*What you are asked to do*. If a line in the entries below contains "single", copy it.

══════════

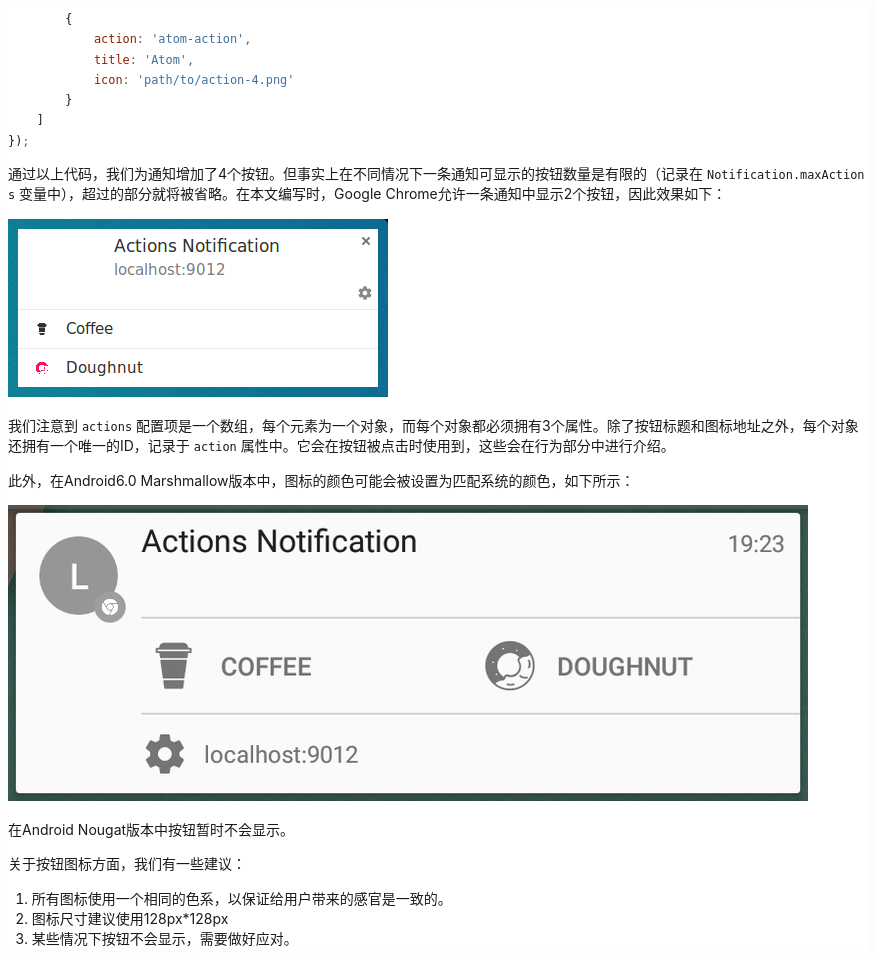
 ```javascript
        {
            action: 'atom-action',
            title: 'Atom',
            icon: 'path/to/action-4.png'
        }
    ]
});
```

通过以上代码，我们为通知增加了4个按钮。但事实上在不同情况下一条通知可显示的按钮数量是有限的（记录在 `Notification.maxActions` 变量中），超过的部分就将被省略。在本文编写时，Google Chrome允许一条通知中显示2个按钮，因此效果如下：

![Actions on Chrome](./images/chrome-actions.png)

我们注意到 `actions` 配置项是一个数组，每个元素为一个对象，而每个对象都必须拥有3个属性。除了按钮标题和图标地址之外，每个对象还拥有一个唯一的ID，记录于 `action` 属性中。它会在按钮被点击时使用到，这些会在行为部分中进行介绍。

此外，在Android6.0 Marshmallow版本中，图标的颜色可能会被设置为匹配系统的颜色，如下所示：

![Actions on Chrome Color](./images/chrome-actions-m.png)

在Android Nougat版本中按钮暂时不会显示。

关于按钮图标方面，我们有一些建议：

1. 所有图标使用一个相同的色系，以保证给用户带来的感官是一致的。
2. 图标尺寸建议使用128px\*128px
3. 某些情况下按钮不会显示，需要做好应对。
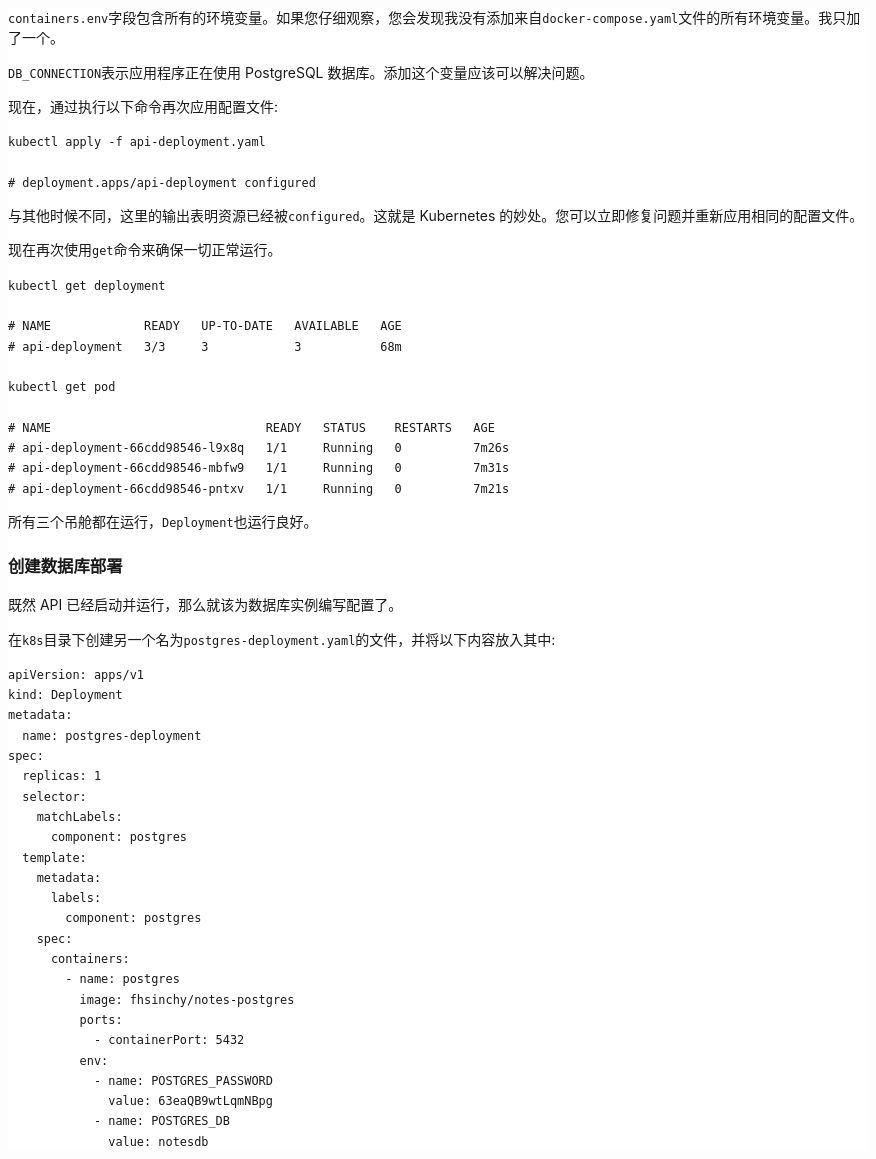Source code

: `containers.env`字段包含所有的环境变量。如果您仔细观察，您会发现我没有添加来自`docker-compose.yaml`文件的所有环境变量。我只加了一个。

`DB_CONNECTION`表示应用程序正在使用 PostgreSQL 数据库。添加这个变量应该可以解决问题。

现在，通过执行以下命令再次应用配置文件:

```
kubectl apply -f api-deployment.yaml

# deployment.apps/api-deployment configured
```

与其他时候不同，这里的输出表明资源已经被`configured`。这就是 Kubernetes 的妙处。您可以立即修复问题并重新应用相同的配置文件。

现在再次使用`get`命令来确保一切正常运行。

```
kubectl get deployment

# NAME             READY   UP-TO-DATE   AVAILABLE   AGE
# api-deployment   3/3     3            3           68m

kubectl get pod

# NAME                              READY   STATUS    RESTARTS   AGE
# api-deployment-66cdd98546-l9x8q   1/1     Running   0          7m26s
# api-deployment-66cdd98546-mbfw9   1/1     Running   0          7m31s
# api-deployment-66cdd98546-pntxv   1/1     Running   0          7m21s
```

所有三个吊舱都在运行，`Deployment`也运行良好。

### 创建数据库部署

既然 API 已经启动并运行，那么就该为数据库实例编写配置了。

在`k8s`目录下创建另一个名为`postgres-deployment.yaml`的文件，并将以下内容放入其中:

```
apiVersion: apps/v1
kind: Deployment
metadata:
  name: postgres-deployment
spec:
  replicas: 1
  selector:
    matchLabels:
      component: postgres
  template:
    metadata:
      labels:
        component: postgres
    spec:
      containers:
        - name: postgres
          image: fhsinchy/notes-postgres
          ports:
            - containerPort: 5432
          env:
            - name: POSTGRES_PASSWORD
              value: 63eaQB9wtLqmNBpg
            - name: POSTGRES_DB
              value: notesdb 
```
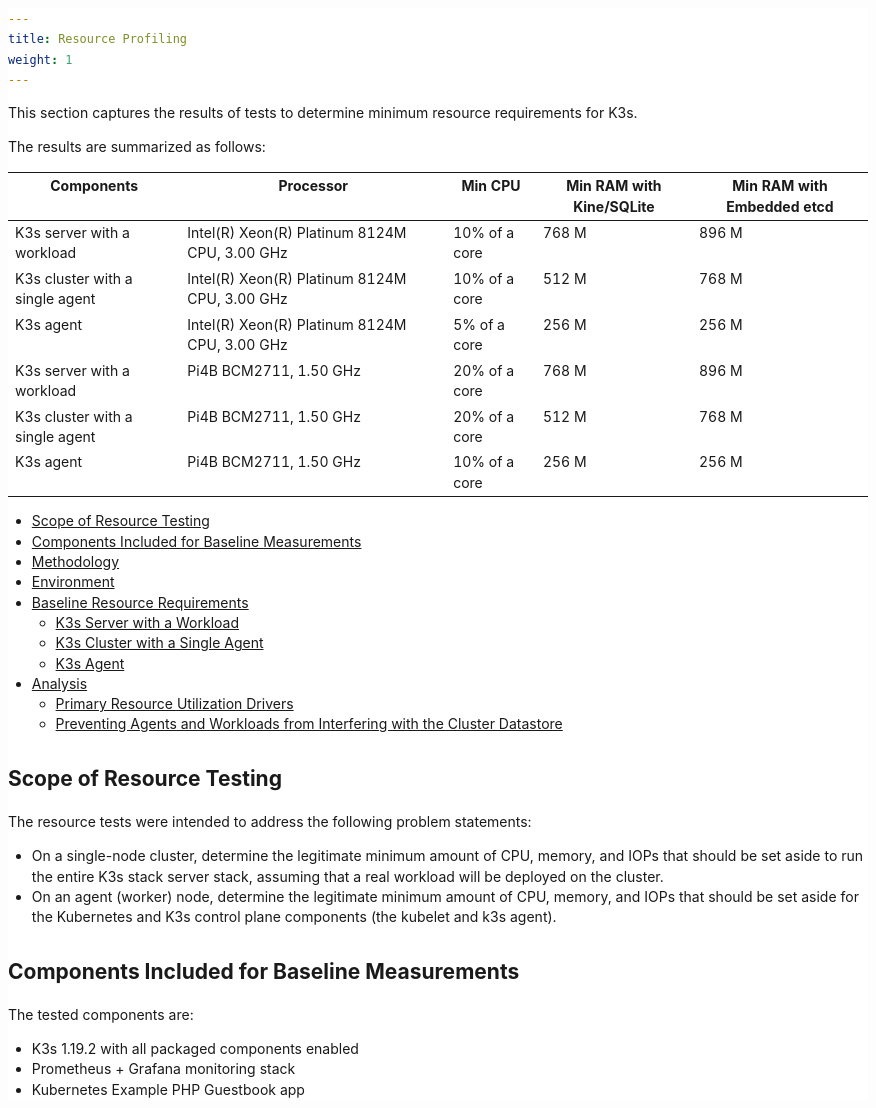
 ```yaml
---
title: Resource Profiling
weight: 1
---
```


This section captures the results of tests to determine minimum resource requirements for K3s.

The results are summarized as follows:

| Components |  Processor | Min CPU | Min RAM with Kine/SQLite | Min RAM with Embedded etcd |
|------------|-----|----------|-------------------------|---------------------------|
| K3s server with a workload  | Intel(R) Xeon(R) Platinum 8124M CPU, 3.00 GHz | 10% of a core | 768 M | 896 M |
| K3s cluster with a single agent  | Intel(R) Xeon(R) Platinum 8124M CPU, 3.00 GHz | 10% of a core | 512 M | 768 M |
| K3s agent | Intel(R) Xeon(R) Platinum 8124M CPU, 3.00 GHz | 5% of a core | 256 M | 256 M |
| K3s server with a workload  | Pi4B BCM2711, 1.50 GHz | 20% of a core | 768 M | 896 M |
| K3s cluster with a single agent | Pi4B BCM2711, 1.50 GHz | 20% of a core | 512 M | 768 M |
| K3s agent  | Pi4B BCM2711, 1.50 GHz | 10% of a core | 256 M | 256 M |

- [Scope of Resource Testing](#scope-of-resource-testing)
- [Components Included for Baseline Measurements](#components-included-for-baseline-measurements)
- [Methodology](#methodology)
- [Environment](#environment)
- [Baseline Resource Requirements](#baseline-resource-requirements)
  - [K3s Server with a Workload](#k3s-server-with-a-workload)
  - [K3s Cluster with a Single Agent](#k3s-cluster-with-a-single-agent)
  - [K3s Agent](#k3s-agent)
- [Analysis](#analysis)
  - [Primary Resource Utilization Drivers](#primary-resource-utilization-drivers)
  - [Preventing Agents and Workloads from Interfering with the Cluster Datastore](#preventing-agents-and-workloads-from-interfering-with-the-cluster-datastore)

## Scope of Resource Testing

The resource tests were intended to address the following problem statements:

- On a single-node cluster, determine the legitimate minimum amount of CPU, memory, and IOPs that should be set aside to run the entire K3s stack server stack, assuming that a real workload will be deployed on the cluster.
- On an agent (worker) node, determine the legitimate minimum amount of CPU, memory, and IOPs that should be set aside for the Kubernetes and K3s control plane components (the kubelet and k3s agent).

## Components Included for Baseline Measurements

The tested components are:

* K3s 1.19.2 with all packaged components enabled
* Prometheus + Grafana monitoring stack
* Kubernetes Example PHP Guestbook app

══════════

*Exercise result*.
| K3s cluster with a single agent  | Intel(R) Xeon(R) Platinum 8124M CPU, 3.00 GHz | 10% of a core | 512 M | 768 M |
| K3s cluster with a single agent | Pi4B BCM2711, 1.50 GHz | 20% of a core | 512 M | 768 M |
  - [K3s Cluster with a Single Agent](#k3s-cluster-with-a-single-agent)
- On a single-node cluster, determine the legitimate minimum amount of CPU, memory, and IOPs that should be set aside to run the entire K3s stack server stack, assuming that a real workload will be deployed on the cluster.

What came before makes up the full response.